Put another way: if an urban explorer is there  has a camera, there is a sense that the resulting images have an in-built relevance.

Mostly he abject wonder that motivates most urbex folks to bother taking a picture usually serves the resulting work. The trouble arises when airs emerge + pretense begins to take root.

Christiansen thrills at mixing his beloved hobby with a gumbo of contradictory ends in mind: documentary, horror films, erotic + portraiture. Excepting this image the single unifying aspect of his work its the appalling discontinuity between concept and enactment.

To see these tendencies in this image, you need to look no further than what stands out the most in the frame: the 3D glasses. They do tie the frame together fabulously.

But as has been noted, their presence suggests questions for which the image contains no answers. This has to do with Christiansen’s pick and choose approach to image making blissfully unaware that the glasses shift the image away from an uncomplicated ‘document’ and veer toward a mise-en-scène, of sorts. + the audience has no recourse to fill in the blanks necessary to suspend their disbelief, unravel the story and surrender to the image.

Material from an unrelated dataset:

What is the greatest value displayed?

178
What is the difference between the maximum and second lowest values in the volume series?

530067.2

This could have been so fucking lovely; but all just sound and fury, signifying nothing–a fact which depresses + infuriates me me all at once.

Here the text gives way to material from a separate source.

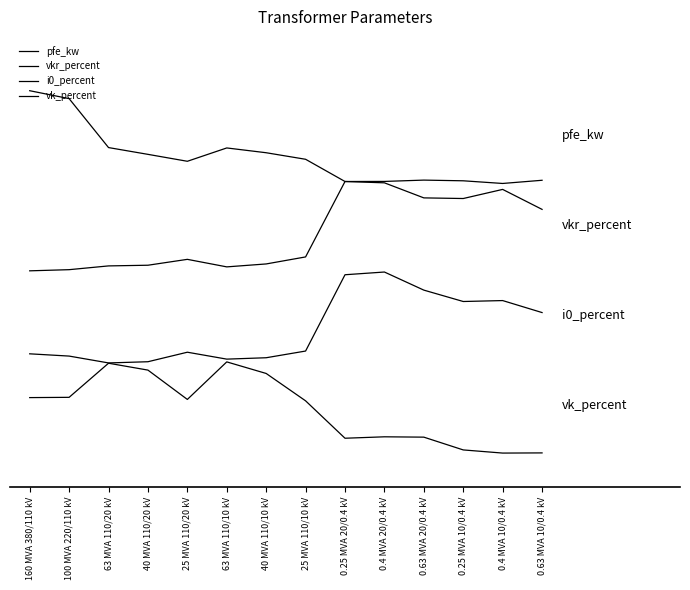

True or false: pfe_kw and i0_percent intersect in this chart.

False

Ryan McGinleySomewhere Place (2011)

This is easily my favorite McGinley creation–followed closely by Pickup Truck, 2013, Untitled (Bathtub), 2005,  Running Field, 2007, Dakota (Hair), 2004 + Ann (Windy Truck), 2007.

As for the rest of it? I’m conflicted.

What attracts me to the work–its restless + vital physicality as well as the way the images I like thrum with a dreamlike unbounded anarchic togetherness–stems directly from party line criticism: the fuel of charmed youth, the match of absented consequences.

Plus, the work is goddamn pretty as you please; and when you tall that with it’s unmediated immediacy–so rarely seen in galleries–and it’s cleary how + why McGinley became the youngest artist to have a solo show at the Whitney.

What, to me, is off putting is the artist’s reliance on goosing the viewer’s reptile brain. I wouldn’t go so far as to say that McGinley is conceptually vacuous–but his work lacks anything even remotely resembling the conceptual sophistication of his predecessors (i.e. Nan Goldin + Larry Clark).

In the same breath, though, I can’t think of another imagemaker who so fairly divides his focus between male bodied and female bodied subjects. And that’s not nothing. Especially, given his impressive ability to unify contrived naturalism with an ultimately hollow aesthetics that still has the capacity to resonate deeply with the viewer.